After emerging from the galleries, you’re greeted by a huge painting — really almost a mural — by Georgia O’Keefe. Sky Above Clouds IV is situated under a skylight, so at 24 feet wide, it really does give the impression of having just popped above the clouds and into the sunlight on a plane.
The Modern Wing is up next. My first stop is the Architecture Talks Back exhibit. The gallery is filled with offbeat architectural representations. There is a collage featuring photos of a scale model with a scene from the movie Spring Breakers. A video of baby chicks in architectural models runs on a loop. A meticulous model of a skyscraper is topped with an L.E.D. screen that plays anime. A small, unassuming piece seems to be just several kaleidoscopes arranged in a triangle. When you peer through them, though, each one is a window into a different model, complete with tiny people.
In the next room over, another movie screen is set up. This one is of everyday scenes set to classical music. It is strange and mesmerizing. On one side of the room, 25 receipt printers hang from the ceiling.

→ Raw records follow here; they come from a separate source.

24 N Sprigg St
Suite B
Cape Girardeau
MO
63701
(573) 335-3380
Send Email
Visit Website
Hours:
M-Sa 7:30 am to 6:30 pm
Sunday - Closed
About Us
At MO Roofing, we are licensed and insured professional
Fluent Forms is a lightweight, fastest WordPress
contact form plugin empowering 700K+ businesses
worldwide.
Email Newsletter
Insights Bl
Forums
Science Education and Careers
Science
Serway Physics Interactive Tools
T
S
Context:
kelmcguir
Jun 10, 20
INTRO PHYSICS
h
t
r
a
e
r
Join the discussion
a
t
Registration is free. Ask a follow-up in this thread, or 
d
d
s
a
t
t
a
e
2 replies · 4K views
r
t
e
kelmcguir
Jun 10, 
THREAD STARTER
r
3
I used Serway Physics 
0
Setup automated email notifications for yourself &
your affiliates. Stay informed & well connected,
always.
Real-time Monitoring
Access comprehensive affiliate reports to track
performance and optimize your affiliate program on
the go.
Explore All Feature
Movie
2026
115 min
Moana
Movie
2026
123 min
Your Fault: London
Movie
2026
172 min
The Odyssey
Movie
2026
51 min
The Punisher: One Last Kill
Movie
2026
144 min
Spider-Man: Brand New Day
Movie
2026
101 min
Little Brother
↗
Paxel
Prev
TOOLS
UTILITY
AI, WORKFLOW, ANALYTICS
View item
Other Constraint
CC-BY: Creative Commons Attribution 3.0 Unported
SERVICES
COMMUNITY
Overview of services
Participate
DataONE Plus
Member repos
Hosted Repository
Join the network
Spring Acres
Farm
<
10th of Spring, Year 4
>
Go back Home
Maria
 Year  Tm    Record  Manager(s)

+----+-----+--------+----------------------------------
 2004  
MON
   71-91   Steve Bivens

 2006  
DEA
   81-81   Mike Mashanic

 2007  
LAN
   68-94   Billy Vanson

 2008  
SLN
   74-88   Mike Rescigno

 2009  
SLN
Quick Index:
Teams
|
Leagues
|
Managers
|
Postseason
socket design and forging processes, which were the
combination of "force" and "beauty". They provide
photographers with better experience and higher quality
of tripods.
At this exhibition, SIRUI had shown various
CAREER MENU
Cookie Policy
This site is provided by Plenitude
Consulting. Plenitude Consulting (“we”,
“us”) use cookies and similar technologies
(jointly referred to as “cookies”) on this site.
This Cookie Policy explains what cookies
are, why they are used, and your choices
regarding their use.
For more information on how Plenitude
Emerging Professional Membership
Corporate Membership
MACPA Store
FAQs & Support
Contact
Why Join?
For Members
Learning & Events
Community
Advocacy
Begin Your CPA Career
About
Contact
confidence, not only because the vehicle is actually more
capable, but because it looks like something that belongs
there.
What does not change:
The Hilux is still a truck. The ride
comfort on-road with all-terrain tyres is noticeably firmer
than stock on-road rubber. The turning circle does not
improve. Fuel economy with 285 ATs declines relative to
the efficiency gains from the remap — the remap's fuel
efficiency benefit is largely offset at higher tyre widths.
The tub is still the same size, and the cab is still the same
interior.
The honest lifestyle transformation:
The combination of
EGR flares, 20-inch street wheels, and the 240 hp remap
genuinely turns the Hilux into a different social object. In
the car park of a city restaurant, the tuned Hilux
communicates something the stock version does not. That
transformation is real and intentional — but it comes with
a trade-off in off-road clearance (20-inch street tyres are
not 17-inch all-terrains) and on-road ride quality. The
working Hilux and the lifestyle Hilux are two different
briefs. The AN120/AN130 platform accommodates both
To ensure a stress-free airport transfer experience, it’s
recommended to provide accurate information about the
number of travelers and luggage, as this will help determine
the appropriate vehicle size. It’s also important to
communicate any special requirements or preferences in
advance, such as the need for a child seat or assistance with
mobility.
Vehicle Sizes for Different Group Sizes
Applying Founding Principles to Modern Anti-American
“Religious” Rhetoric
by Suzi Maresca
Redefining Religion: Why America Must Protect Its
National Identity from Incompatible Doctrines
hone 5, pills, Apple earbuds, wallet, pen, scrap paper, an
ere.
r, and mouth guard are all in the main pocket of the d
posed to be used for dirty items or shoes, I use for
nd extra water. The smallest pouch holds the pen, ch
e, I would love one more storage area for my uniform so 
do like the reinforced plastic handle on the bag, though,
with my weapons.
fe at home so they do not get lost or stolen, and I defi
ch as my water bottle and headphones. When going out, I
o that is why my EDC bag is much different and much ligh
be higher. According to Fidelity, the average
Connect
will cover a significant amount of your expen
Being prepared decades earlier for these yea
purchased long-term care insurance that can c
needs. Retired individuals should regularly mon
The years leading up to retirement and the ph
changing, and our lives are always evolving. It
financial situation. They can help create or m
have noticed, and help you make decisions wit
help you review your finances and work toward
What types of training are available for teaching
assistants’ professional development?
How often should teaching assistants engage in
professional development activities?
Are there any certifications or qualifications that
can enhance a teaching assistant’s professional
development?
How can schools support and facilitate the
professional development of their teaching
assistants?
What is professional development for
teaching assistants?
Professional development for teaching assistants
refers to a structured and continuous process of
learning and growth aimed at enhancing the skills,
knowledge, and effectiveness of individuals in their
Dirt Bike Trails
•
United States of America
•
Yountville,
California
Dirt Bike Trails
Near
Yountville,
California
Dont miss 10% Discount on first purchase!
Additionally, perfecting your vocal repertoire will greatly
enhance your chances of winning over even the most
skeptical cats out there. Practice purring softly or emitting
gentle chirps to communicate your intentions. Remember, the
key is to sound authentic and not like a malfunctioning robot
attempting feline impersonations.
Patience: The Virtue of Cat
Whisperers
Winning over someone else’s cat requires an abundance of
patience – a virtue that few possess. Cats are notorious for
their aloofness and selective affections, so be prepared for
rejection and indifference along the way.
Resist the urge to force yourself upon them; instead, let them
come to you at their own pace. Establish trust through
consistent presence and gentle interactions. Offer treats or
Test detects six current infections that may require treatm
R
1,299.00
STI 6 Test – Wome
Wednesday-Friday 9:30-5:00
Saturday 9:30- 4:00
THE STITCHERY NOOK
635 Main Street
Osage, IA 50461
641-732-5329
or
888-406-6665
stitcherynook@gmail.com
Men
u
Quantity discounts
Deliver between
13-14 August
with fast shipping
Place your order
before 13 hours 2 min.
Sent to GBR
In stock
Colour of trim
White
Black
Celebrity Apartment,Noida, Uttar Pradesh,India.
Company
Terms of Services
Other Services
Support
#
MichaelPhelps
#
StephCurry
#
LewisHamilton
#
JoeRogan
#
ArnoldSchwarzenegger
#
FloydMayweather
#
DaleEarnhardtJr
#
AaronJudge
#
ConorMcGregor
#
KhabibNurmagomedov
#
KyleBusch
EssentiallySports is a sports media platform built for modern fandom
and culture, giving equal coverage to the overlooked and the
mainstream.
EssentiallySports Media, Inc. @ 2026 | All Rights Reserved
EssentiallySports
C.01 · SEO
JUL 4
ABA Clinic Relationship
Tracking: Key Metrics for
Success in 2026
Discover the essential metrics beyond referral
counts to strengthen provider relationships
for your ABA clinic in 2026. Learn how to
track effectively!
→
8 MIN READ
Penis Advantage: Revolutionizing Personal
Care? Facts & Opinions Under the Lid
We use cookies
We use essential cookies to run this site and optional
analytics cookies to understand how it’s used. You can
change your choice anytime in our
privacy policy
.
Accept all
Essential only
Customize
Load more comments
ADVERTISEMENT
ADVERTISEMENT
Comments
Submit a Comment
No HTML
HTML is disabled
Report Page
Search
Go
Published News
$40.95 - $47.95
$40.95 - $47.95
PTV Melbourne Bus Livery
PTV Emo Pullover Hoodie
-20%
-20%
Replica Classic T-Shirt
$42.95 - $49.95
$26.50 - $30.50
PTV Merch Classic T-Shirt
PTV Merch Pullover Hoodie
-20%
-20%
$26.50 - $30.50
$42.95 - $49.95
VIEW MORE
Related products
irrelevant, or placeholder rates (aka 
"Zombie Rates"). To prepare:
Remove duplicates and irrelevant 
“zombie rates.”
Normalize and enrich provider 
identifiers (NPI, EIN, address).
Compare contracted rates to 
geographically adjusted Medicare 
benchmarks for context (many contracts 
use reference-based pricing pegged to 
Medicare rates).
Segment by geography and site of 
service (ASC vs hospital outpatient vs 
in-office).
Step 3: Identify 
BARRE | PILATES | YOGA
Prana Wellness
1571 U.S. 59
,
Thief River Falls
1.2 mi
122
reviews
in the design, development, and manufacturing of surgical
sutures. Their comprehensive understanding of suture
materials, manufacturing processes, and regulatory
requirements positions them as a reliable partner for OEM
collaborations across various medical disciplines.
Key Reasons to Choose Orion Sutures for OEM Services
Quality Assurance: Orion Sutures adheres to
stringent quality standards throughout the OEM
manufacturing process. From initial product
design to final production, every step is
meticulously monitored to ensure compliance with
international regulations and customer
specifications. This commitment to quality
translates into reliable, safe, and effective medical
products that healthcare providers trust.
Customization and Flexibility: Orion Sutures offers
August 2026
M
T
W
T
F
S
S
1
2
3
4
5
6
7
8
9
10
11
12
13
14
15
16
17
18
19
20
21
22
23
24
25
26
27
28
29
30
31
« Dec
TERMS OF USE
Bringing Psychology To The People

Beneath each is a pile of used paper. Every so often, a printer will chug out a little more paper.
Upon closer inspection, each spool of paper is filled with tweets that have something in common. Each time someone tweets a keyword — empower, architecture, sigh — the printer adds it to the collection.
“How often do they clean this up?” a girl asks one of the guards.
After nearly three hours in the museum, I’m beginning to feel art fatigue set in. Gunsaulus Hall is the fastest way back to the front entrance, plus its filled with intricate and opulent art from India, Tibet, Nepal, Pakistan and more. Much of it is religious art, some is hundreds of years old.
Before leaving, I head up the grand staircase to see Degas’ paintings and Paris Street; Rainy Day. I think I’ve seen them every time I visit the museum, but they never get dull. By now, they feel like old friends.